Bardou s'attaque à trois thèmes qui semblent le questionner : la ville, la modernité, le cinéma, et le rapport entre eux. Il réalise donc un film muet, qui, dans son grain, dans ses intertitres aux lettrages ouvragés, dans ses rayures et autres (faux) accidents de pellicule et de son, rappelle effectivement les premiers temps du cinéma.
Au premier plan fixe (un intérieur bourgeois surgi du néant, vide et effrayant), c'est Murnau qui vient à l'esprit, et on commence à sentir où le bougre veut en venir : décrire le monde d'aujourd'hui comme s'il s'agissait d'un rêve fantômatique, d'un fantasme légèrement inquiétant, d'une réminiscence du passé, à travers la puissance de "résurrection" du cinéma.
La ville (Paris, qui va être filmée à travers ses grands magasins, ses vitrines, ses rues, ses bâtiments haussmaniens) va devenir le lieu des fantômes, et ses habitants des spectres qui impressionnent plus ou moins la pellicule, filmés de loin, comme des tâches de plus en plus indistinctes au fur et à mesure que le film se raye et retourne au néant : vitrines démodées et pourtant contemporaines, bribes de façades à l'ancienne, êtres sans âge, tout est attaché au passé, alors qu'on sent bien que ce qu'on nous montre là est ancré dans le présent, et que seule la technique de filmage lui confère cette aura presque morbide.
Bardou utilise pas mal de techniques des premiers temps, éprouvés par les pionniers comme Vertov, Muybridge ou Feuillade : l'image subliminale (on attrape même, ce me semble, l'affiche de A Bout de souffle dans l'emballement strident des images à la moitié du film); le "hiatus" des plans, qui, montés ensemble, finissent par créer une troisième idée inattendue ; le travelling naturel, c'est-à-dire qu'on pose sa caméra sur un véhicule en mouvement et on filme (ici, c'est le métro)... Autant de techniques qui rappellent, oui, le XIXème siècle, les premiers temps du cinéma autant que ceux (comme le rappelle le sieur dans sa présentation) des grands travaux de la ville et du capitalisme.
Faire coller ainsi l'évolution des techniques de captation et celles de la construction du monde urbain moderne, tout en développant un esprit politique feutré, est la grande qualité de ce film halluciné, à cheval entre la rêverie sous influence (Baudelaire et ses paradis artificiels sont cités) et le documentaire.

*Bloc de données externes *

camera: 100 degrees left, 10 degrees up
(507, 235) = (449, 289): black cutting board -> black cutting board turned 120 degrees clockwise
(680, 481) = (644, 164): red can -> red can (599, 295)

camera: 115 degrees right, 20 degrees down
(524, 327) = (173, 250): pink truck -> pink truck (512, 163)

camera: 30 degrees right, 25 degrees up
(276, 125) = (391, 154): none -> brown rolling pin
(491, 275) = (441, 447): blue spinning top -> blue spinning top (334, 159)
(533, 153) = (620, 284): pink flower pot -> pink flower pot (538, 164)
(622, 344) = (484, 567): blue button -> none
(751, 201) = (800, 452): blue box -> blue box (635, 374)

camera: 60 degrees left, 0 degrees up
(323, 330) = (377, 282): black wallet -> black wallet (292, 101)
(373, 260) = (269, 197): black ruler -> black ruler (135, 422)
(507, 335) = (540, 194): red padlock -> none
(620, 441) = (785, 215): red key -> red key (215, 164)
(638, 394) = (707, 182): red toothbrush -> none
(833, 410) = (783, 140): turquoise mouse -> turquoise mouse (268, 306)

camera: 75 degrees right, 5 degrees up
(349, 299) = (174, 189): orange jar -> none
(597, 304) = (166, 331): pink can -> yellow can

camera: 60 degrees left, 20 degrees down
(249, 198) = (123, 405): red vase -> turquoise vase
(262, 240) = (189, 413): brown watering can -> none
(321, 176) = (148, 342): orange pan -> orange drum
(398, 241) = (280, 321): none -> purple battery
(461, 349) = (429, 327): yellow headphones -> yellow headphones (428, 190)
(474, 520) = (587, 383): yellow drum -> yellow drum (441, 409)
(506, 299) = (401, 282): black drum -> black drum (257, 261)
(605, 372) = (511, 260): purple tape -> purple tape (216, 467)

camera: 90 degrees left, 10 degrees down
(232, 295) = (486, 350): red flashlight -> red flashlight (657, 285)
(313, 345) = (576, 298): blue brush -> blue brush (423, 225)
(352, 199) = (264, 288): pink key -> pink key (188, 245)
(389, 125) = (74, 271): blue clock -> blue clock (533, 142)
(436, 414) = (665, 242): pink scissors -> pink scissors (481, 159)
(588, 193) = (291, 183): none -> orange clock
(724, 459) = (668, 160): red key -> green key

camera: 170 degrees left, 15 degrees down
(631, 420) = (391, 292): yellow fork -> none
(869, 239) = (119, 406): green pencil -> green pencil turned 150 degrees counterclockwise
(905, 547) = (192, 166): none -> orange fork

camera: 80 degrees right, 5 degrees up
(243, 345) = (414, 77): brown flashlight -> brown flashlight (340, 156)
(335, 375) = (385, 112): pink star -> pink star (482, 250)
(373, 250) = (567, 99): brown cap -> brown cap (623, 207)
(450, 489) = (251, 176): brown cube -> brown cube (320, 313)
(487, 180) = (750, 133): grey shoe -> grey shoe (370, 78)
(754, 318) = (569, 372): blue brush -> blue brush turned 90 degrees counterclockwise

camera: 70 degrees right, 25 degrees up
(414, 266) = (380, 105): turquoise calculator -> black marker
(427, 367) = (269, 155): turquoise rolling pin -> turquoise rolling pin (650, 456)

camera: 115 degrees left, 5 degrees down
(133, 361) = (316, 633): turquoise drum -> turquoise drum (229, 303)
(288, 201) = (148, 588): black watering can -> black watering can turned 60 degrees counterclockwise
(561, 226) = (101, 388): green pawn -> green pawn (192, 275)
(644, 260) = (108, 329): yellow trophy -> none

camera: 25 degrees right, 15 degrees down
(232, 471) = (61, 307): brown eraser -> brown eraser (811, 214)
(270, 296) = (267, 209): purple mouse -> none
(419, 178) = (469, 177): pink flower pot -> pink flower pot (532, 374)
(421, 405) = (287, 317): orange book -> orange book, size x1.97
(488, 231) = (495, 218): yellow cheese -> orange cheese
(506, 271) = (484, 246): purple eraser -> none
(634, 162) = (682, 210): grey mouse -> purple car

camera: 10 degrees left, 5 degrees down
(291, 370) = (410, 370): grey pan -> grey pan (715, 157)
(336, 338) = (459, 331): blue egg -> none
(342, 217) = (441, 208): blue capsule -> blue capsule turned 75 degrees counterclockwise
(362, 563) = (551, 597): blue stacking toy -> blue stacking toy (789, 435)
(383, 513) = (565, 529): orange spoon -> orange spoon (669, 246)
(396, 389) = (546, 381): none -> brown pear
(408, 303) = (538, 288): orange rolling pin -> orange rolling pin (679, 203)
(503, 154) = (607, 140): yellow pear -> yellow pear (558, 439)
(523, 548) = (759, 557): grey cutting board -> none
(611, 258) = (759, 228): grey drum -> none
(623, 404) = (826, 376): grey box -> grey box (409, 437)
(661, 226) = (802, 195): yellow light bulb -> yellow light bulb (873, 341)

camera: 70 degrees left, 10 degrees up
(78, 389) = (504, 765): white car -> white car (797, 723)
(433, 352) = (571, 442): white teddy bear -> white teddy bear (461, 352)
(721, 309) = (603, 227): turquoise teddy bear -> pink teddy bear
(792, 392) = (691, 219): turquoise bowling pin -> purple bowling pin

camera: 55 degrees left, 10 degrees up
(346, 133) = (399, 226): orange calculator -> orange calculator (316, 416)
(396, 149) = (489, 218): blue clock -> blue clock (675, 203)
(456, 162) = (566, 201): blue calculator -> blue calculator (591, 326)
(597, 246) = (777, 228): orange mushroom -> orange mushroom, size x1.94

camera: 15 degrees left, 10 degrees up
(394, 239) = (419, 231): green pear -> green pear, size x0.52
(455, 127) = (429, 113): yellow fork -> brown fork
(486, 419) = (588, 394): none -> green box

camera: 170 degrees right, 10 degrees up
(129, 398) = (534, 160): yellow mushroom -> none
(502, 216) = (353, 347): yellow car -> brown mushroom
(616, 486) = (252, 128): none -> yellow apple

Bardou devrait bien s'entendre avec le Arnaud des Pallières de Disneyland mon vieux pays natal, m'est avis. Comme il lira sûrement ce modeste commentaire de son beau film, je l'engage à jeter un oeil là-dessus.
En attendant, je remercie en ce lieu Mr Bardou de m'avoir fait passer ces 10 minutes précieuses."
Shangols
TABLEAUX PARISIENS
Présentation
« Zum Raum wird hier die Zeit. Ici, le temps devient espace. » Parsifal - Wagner
À travers plusieurs volets (No.1, No.2, etc...) les 'Tableaux parisiens' proposent une actualisation des images du passé par la technique du montage. Utilisant le procédé allégorique de la poésie baudelairienne et l'image dialectique de Benjamin ce film tente de dynamiter le mythe d'une continuité historique véhiculée par l'idéologie du progrès.
« Une image est ce en quoi l'Autrefois rencontre le Maintenant dans un éclair pour former une constellation ».W. Benjamin
Le film 'Tableaux parisiens' compose une mosaïques d'idées et d'images sans rapport créant ainsi des lignes de forces tendues à leur maximum pour faire surgir une image de l'instant présent ou constellation.
La composition de ces lignes de force se rapproche de l'expérimentation scientifique. Comme un chimiste qui procède avec les éléments de la table périodique il expérimente des rapprochements d'images et de sons éloignés de par leur sujet. Faire réagir chimiquement la pellicule c'est décomposer l'Histoire des vainqueurs.
En effet, l'historicisme représente la tentative pour enrichir artificiellement une expérience appauvrie. Il occulte la rupture qui s'est produite dans la tradition, celle qui sépare le temps figé de l'archaïque et celui convulsif, accéléré et sans but de la modernité.
L'historicisme tente de rapporter à la vie ce qui a été pétrifié et réifié. Pour Walter Benjamin il faut accepter le temps hölderlinien de pauvreté dans lequel on vit, l'état de privation de l'expérience, partager le sort de l'époque et de la classe où cette pauvreté se manifeste.
Contre l'historicisme qui fait mouvoir ce qui est immobile, il faut viser à arrêter ce qui est en mouvement, à bloquer le train du progrès et de la révolution, à montrer la faciès hippocratica de l'histoire.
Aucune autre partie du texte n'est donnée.